>> Start PROVIDED TEXT

A reader encountering X frames_lens_on::Y learns that X is a curated welcome that frames Y for them — the Touch Point offers a lens, and Y is what's looked-at-through-it. The edge does not assert that X covers Y exhaustively (Touch Points aren't summaries), nor that Y is the Touch Point's only target (multiple frames_lens_on:: edges are permitted), nor that the lens X offers is the only valid lens (other Touch Points may frame Y differently for different readers).

Crescent

Against [[informed_by -- weaker influence than grounded_in]]

informed_by:: names content influence on the subject's authoring — one node's reasoning draws on another's. The direction is toward the subject (the subject is shaped by the object). frames_lens_on:: names reader-orientation from the subject — the subject (a Touch Point) frames the reader's encounter with the object. The direction is away from the subject (the subject orients the reader toward the object). Influence-on-authoring vs orientation-of-reader: opposite directions, different work. A Touch Point may carry both edges — informed_by:: to a Reference whose framing shaped the Touch Point's authoring, and frames_lens_on:: to the region it orients readers toward.

>> End PROVIDED TEXT
>> Start STORED RECORDS

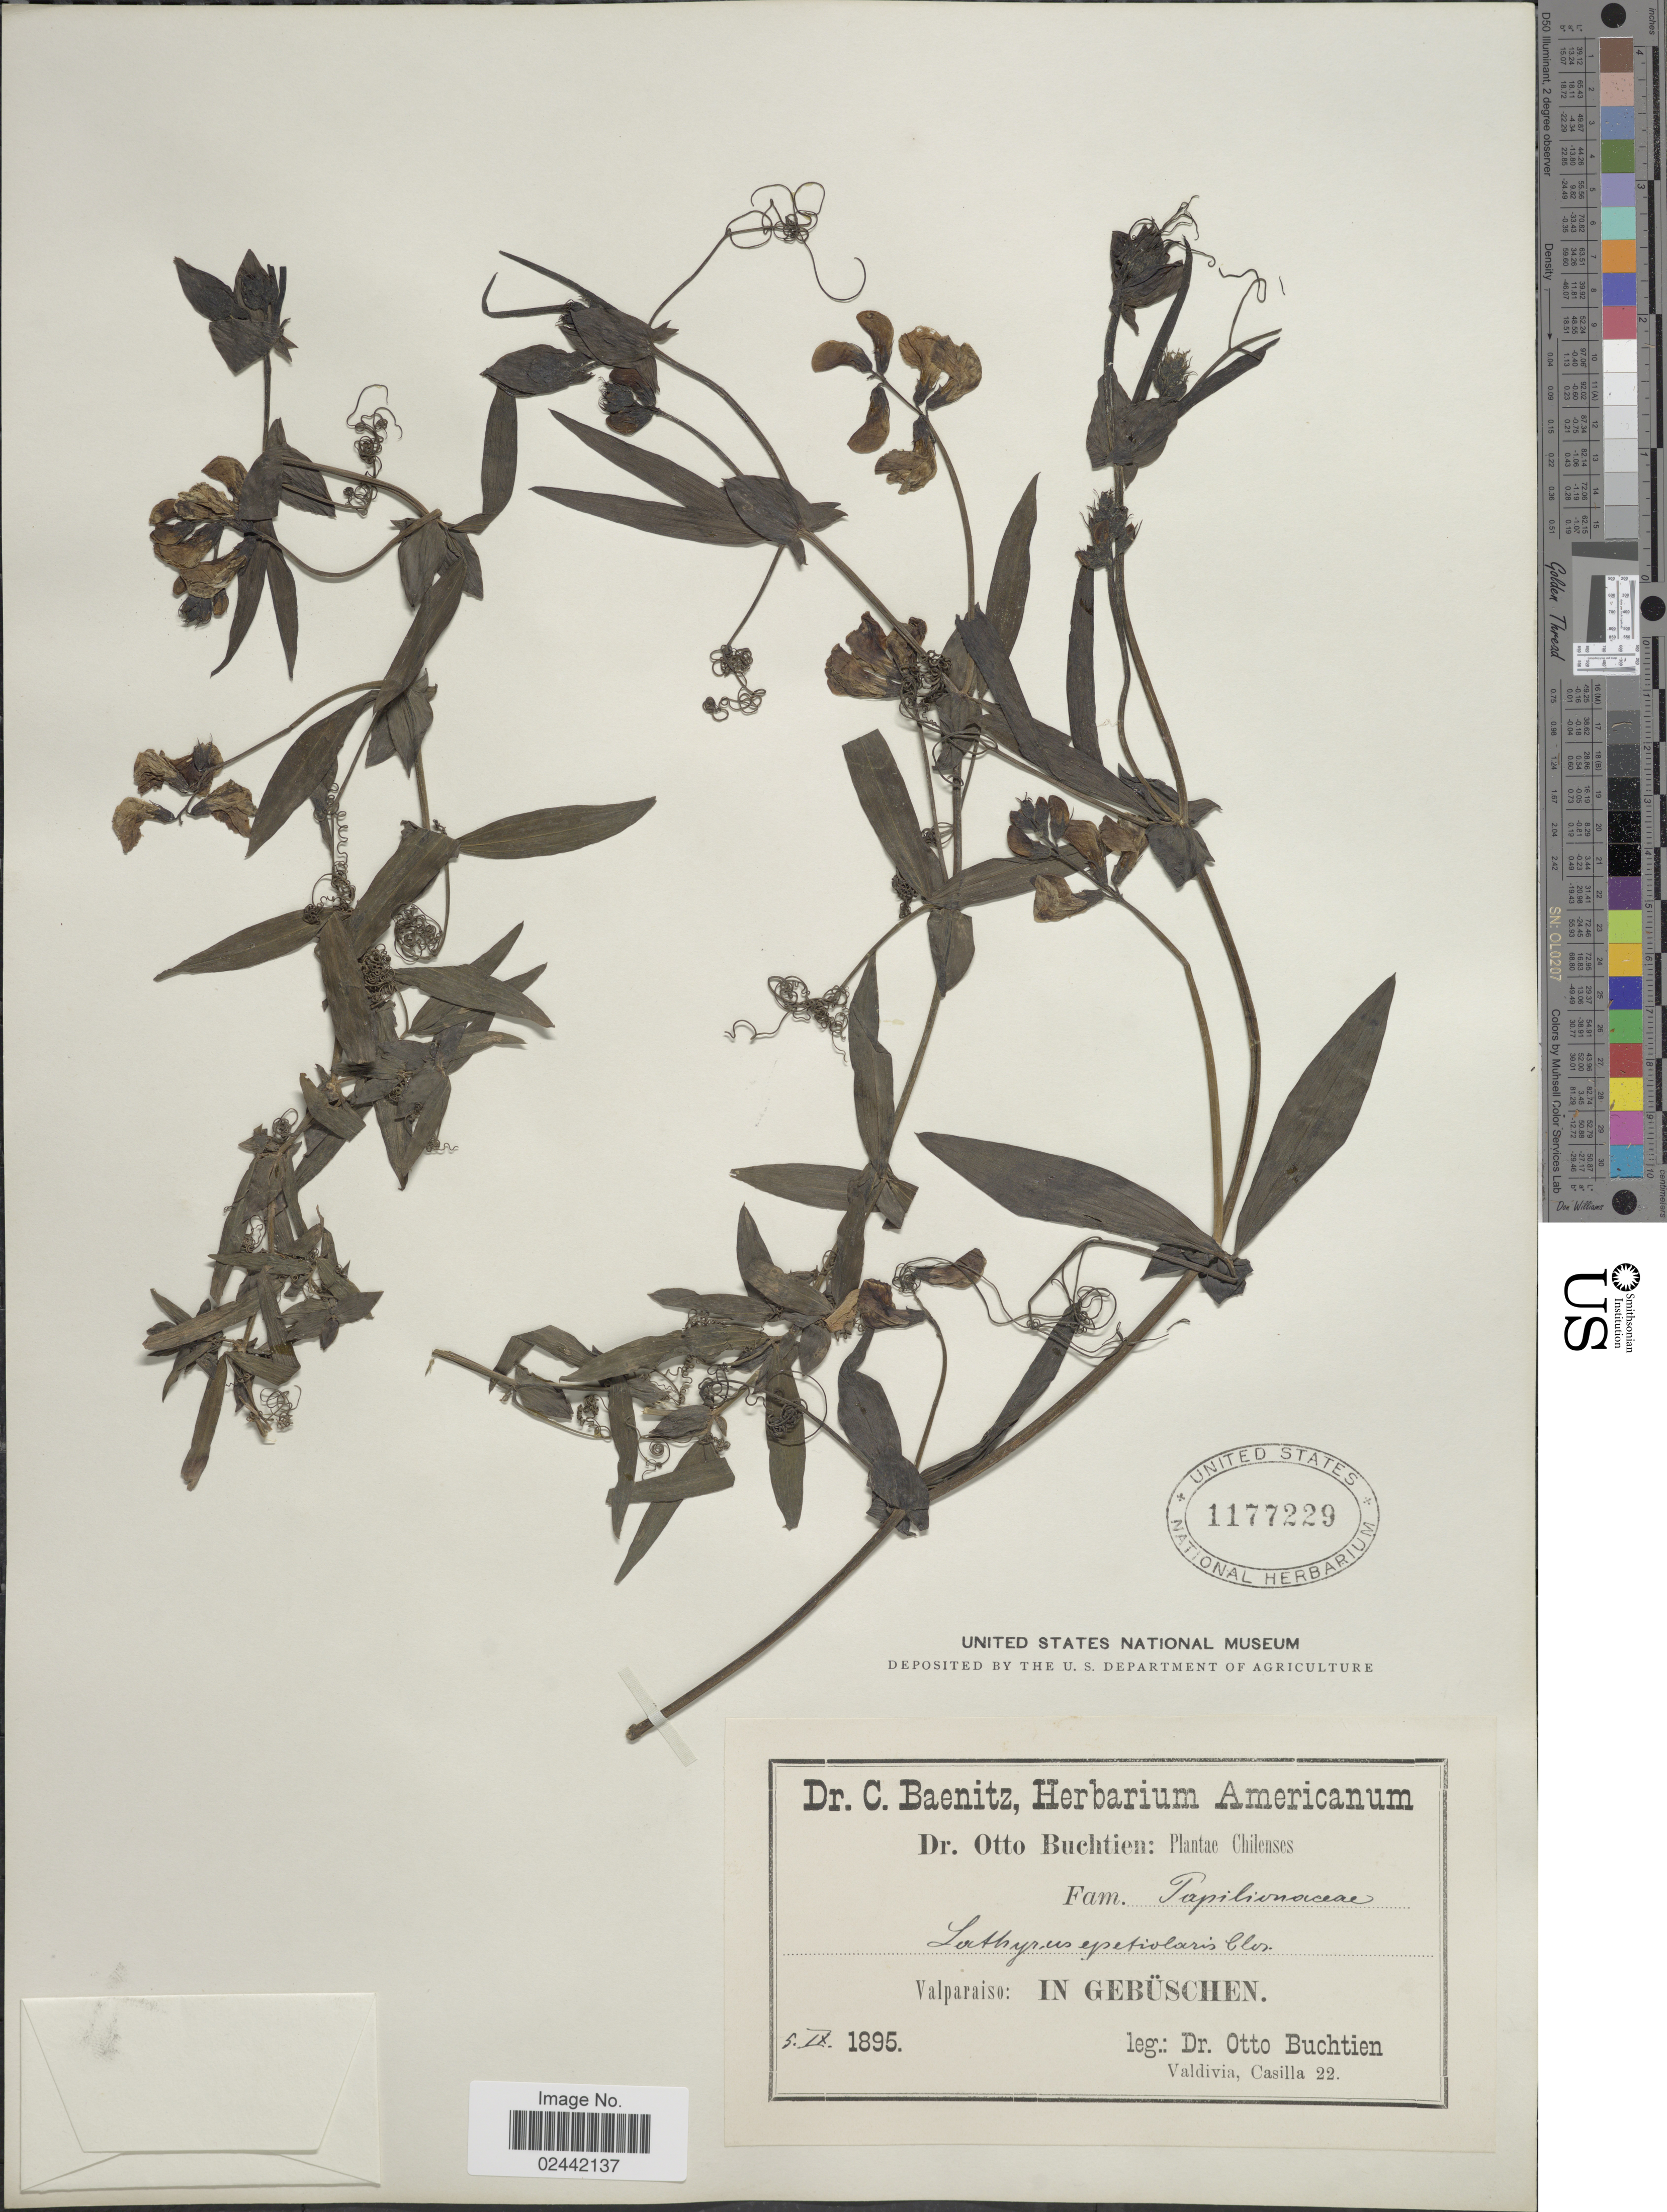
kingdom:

>> End STORED RECORDS
>> Start STORED RECORDS

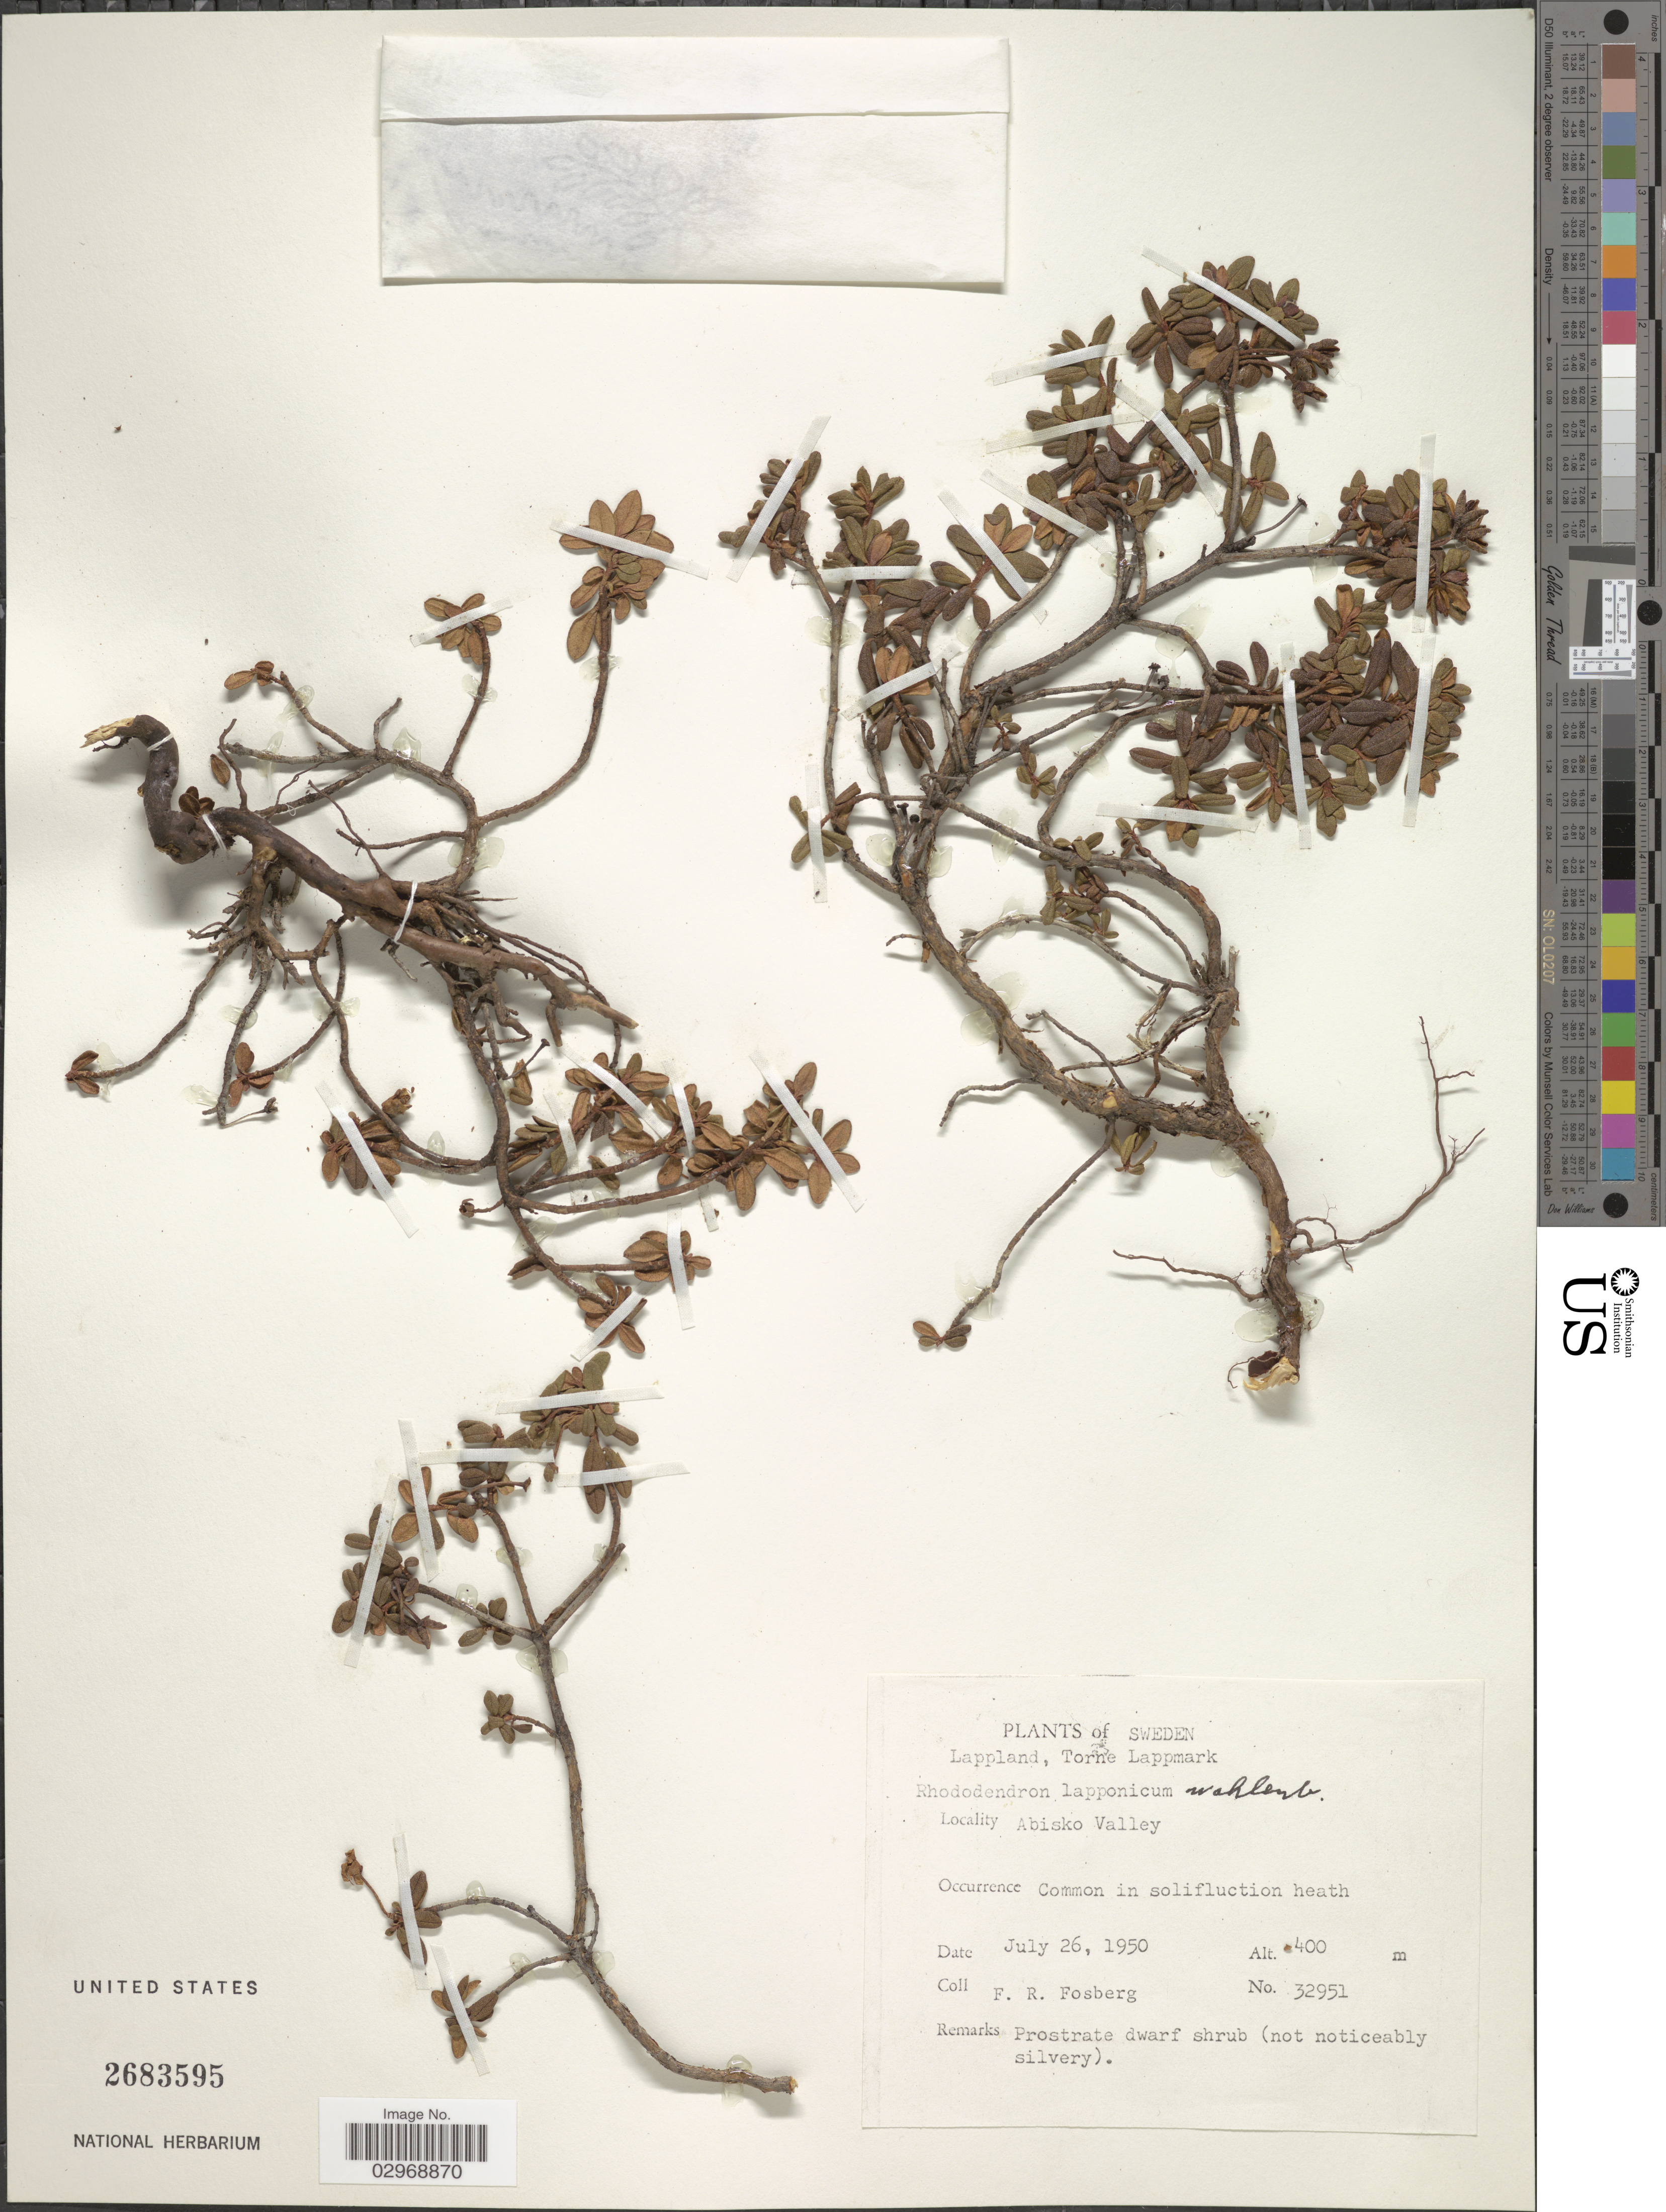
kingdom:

>> End STORED RECORDS

▶ SHORT TASK: In the text about the frames_lens_on:: edge, which direction does an informed_by:: edge point?

▶ FINISHED EXERCISE: Toward the subject, because the subject is shaped by the object.